The load test is always the same, a timid relocation of the assembly or manufacturing of Apple's Taiwanese suppliers, such as Foxconn, from China to India. We are talking about just over 5% of iPhones. The story is spoiled by the revelation that half of the back covers were defective and that Wispron has divested from its factory due to labor disputes.

The truth is that, despite programs like Make in India, in the Modi years hardly any industrial employment has been created. Although all the success stories in Asia have passed through the factory, before reaching the office, the cunning Brahmin believed that they had found a shortcut to avoid dirtying their hands with industrialization.

But what works in Singapore or Dubai, fails in a country where tens of millions of young people enter the job market every year.

If the export of "Indian" goods has risen in the last two years, it has been partly due to the re-export, to virtuous Europe, of Russian crude oil, refined in India, to the greater glory of its greatest tycoon, Mukesh Ambani.

Modi has finished many of the great works started by Manmohan Singh, from airports to highways. But the Japanese-funded bullet train has just been postponed for another five years. The deadliest rail accident in decades this month is eye-opening.

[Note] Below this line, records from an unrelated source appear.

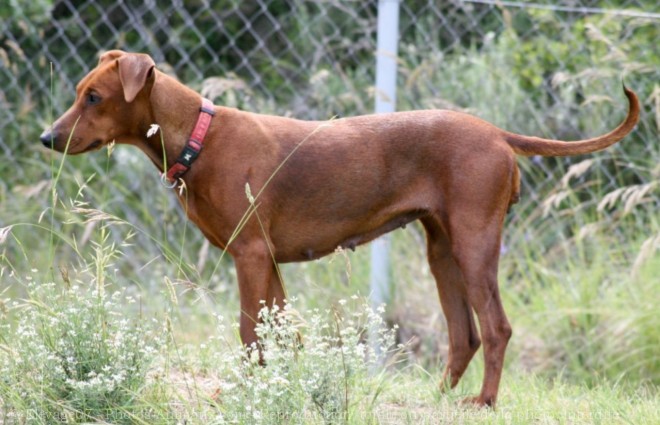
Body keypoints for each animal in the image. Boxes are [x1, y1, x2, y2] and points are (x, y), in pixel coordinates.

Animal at [41, 51, 640, 406]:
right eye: (79, 93)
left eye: (94, 97)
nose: (48, 138)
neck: (199, 136)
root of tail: (495, 132)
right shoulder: (268, 263)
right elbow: (282, 338)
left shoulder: (250, 256)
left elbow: (248, 336)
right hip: (442, 252)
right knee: (463, 335)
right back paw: (438, 400)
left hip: (474, 246)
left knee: (494, 329)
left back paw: (483, 404)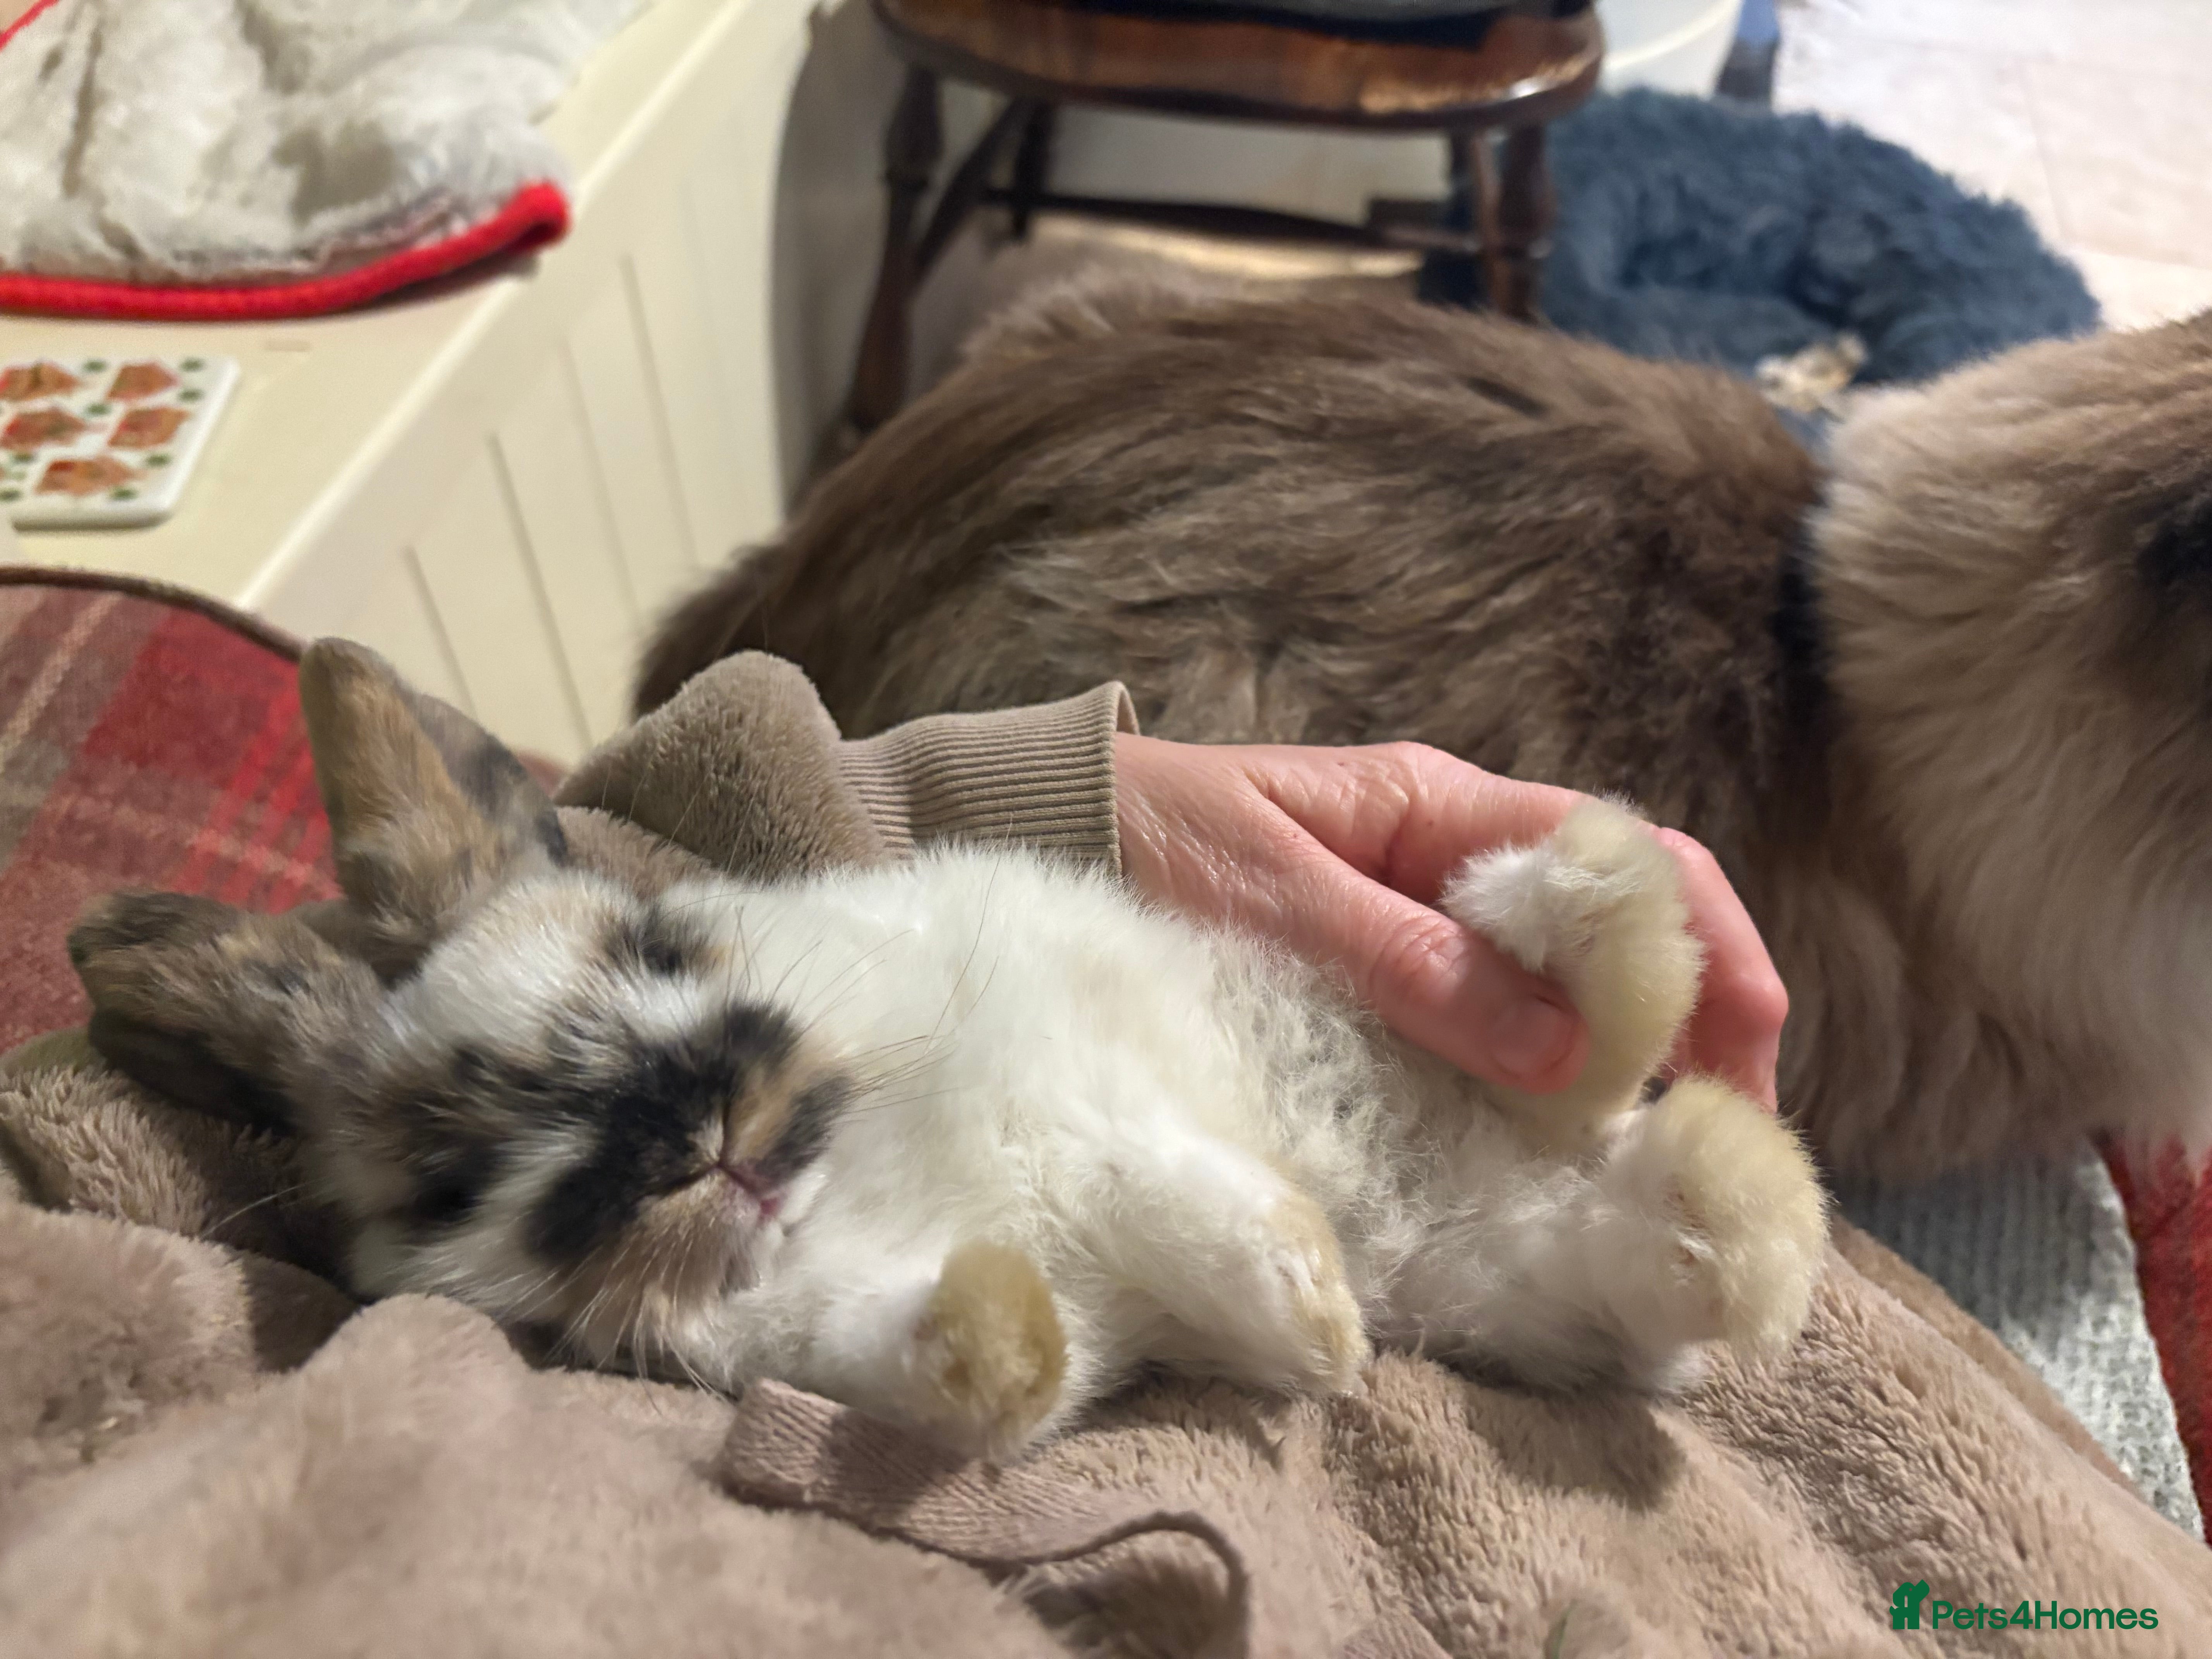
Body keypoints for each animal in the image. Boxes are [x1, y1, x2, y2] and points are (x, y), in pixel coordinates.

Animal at [69, 641, 1826, 1459]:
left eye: (656, 950)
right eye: (456, 1173)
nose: (691, 1128)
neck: (850, 1169)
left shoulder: (1098, 1111)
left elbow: (1196, 1198)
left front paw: (1318, 1326)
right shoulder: (869, 1329)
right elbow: (983, 1367)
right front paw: (1006, 1320)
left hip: (1411, 1016)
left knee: (1593, 1030)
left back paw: (1611, 894)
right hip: (1540, 1266)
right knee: (1707, 1237)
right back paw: (1736, 1181)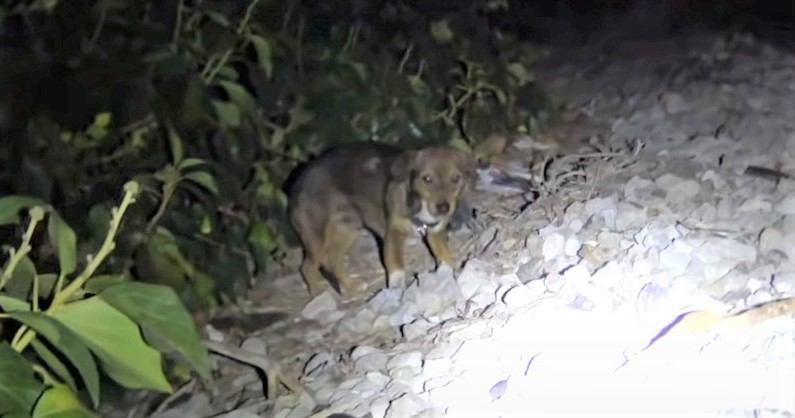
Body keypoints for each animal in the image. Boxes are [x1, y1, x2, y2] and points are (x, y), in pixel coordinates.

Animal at [290, 144, 472, 298]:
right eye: (427, 179)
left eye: (456, 179)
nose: (444, 208)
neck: (419, 209)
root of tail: (301, 178)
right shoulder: (393, 236)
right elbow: (397, 269)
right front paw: (396, 291)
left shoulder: (435, 234)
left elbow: (445, 258)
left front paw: (452, 272)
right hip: (316, 237)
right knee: (308, 268)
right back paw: (316, 296)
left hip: (348, 230)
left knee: (335, 258)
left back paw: (351, 286)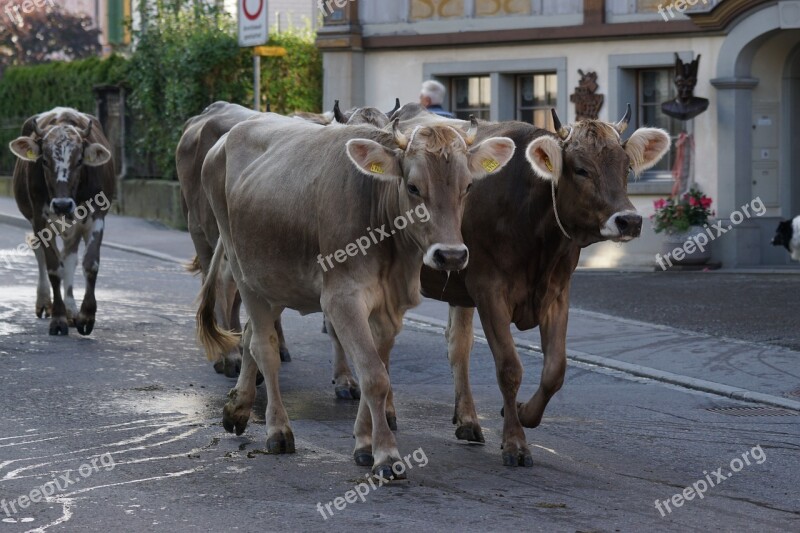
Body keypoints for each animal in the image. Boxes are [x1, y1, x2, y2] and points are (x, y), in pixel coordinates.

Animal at [9, 106, 114, 334]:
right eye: (44, 161)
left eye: (79, 161)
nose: (62, 205)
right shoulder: (40, 220)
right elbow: (53, 267)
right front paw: (58, 318)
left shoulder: (97, 216)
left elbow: (90, 263)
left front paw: (86, 316)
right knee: (42, 254)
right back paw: (45, 303)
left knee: (69, 257)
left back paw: (71, 310)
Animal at [197, 114, 516, 476]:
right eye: (413, 187)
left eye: (468, 187)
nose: (450, 256)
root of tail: (232, 133)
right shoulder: (342, 298)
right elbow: (374, 375)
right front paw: (386, 454)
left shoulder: (390, 304)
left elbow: (377, 369)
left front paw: (364, 444)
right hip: (244, 270)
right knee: (264, 347)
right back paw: (278, 430)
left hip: (276, 278)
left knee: (252, 335)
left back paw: (237, 408)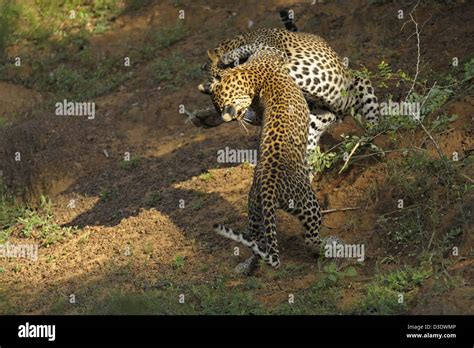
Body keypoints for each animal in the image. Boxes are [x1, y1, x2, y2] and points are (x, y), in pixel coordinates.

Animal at [208, 46, 340, 270]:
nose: (230, 118)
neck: (250, 76)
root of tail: (269, 190)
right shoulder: (270, 53)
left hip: (254, 211)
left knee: (258, 245)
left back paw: (247, 266)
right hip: (308, 202)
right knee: (310, 241)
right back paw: (330, 245)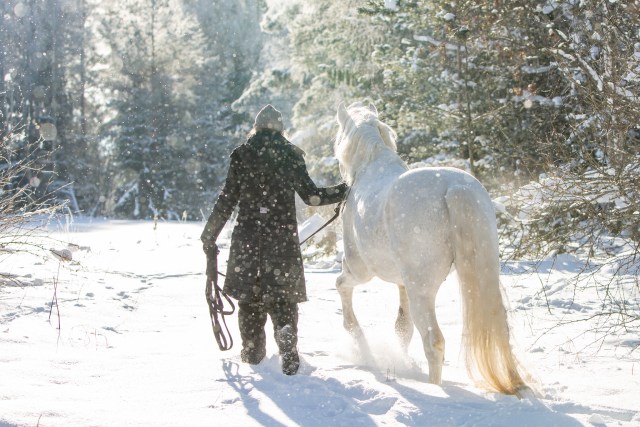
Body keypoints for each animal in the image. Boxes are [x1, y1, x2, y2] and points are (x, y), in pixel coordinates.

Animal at [336, 102, 524, 396]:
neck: (370, 168)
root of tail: (455, 187)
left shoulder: (360, 270)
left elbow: (341, 285)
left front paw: (355, 335)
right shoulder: (402, 284)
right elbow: (402, 327)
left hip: (419, 289)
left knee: (433, 340)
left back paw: (434, 388)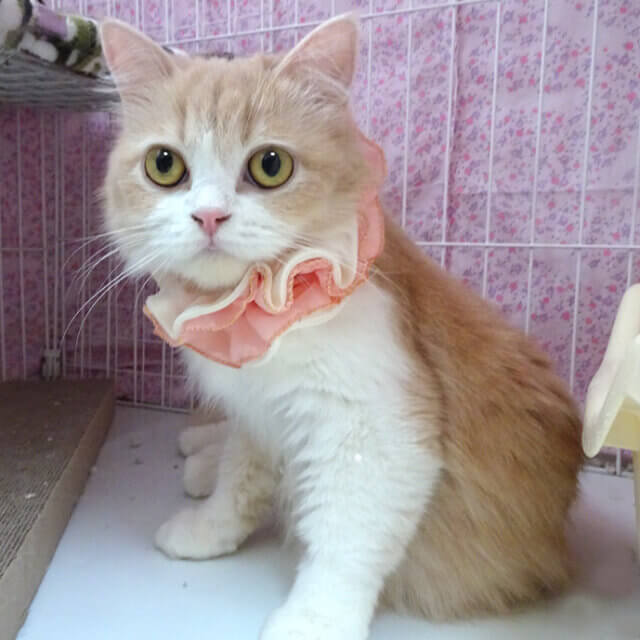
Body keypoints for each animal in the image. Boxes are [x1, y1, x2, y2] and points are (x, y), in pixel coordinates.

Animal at [100, 14, 583, 640]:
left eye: (270, 165)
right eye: (165, 165)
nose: (208, 216)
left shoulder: (375, 429)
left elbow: (345, 539)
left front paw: (313, 618)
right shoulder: (258, 413)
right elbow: (239, 484)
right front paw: (208, 529)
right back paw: (202, 454)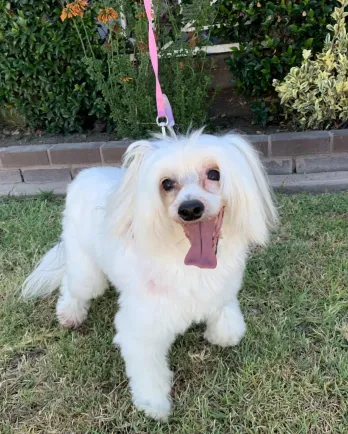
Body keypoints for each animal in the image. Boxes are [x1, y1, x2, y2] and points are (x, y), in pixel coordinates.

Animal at [21, 130, 278, 420]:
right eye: (166, 183)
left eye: (214, 174)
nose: (190, 208)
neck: (184, 258)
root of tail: (85, 174)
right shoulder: (140, 327)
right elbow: (148, 372)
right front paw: (154, 405)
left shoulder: (221, 292)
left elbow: (229, 328)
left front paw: (218, 333)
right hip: (86, 269)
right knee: (73, 282)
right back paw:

The US, for its part, will turn a blind eye to the lynching and destruction of 249 churches this month in Manipur, without Modi speaking out.

Finally, India, which chairs the G-20 this year, says it hopes to provide a voice for developing countries and consults 125 of them on some issues. Something that reinforces her aspiration to become a permanent member of the UN Security Council. Although first she must convince China.